Aux États-Unis, le conflit suscite une défiance croissante dans l’opinion publique à quelques mois des élections nationales. Selon un sondage Reuters/Ipsos, deux Américains sur trois estiment que Donald Trump n’a pas clairement expliqué les raisons de l’entrée en guerre contre l’Iran.
Quelque 66 % des personnes interrogées, dont un tiers des électeurs républicains et une large majorité de démocrates, considèrent que les objectifs de l’implication militaire américaine n’ont pas été suffisamment clarifiés.
Sur le plan diplomatique, Washington peine également à obtenir un soutien international. Plusieurs alliés de l’Organisation du traité de l’Atlantique nord refusent d’envoyer des navires pour sécuriser le détroit sans accord de paix complet et sans mandat international.
Dans ce contexte, le ministre turc des Affaires étrangères Hakan Fidan doit se rendre mardi au Qatar pour des discussions portant sur le conflit et la sécurité maritime dans le Golfe.
Les regards se tournent désormais vers la visite de Donald Trump à Pékin prévue mercredi. La question iranienne devrait figurer au centre de ses échanges avec le président chinois Xi Jinping.
Washington souhaite que la Chine utilise son influence pour pousser Téhéran à conclure un accord.

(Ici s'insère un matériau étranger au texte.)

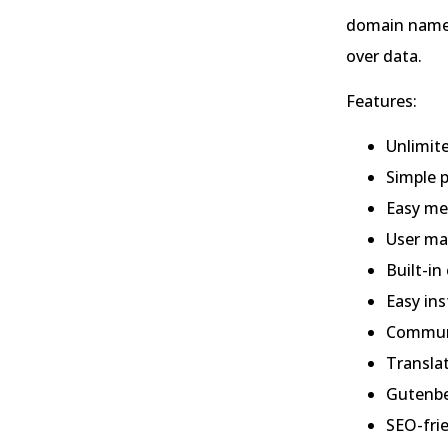
domain name 
over data.
Features:
Unlimit
Simple p
Easy m
User m
Built-i
Easy ins
Commun
Transla
Gutenbe
SEO-fri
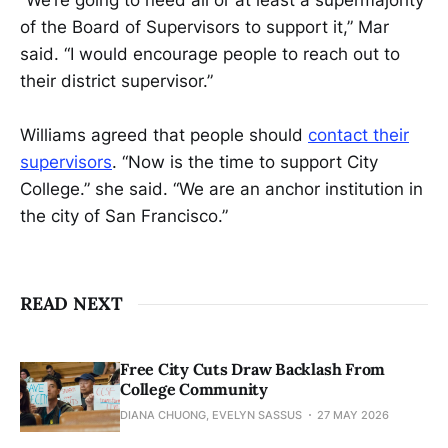
“We’re going to need all or at least a supermajority
of the Board of Supervisors to support it,” Mar
said. “I would encourage people to reach out to
their district supervisor.”
Williams agreed that people should
contact their
supervisors
. “Now is the time to support City
College.” she said. “We are an anchor institution in
the city of San Francisco.”
READ NEXT
Free City Cuts Draw Backlash From
College Community
DIANA CHUONG, EVELYN SASSUS
27 MAY 2026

Mais Esmaeil Baghaei a laissé entendre que Pékin pourrait au contraire dénoncer les « actions illégales et intimidantes » des États-Unis dans la région.
Interrogé sur l’état du conflit, Donald Trump a affirmé dimanche : « Ils sont vaincus, mais cela ne signifie pas qu’ils en ont fini. »
Le Premier ministre israélien Benjamin Netanyahu a, lui aussi, estimé que la guerre n’était pas terminée, affirmant qu’il restait « encore du travail à faire » concernant le programme nucléaire iranien, les capacités balistiques de Téhéran et ses groupes alliés dans la région.
Des affrontements persistent également dans le sud du Liban entre Israël et le Hezbollah, malgré un cessez-le-feu négocié par les États-Unis et annoncé le 16 avril.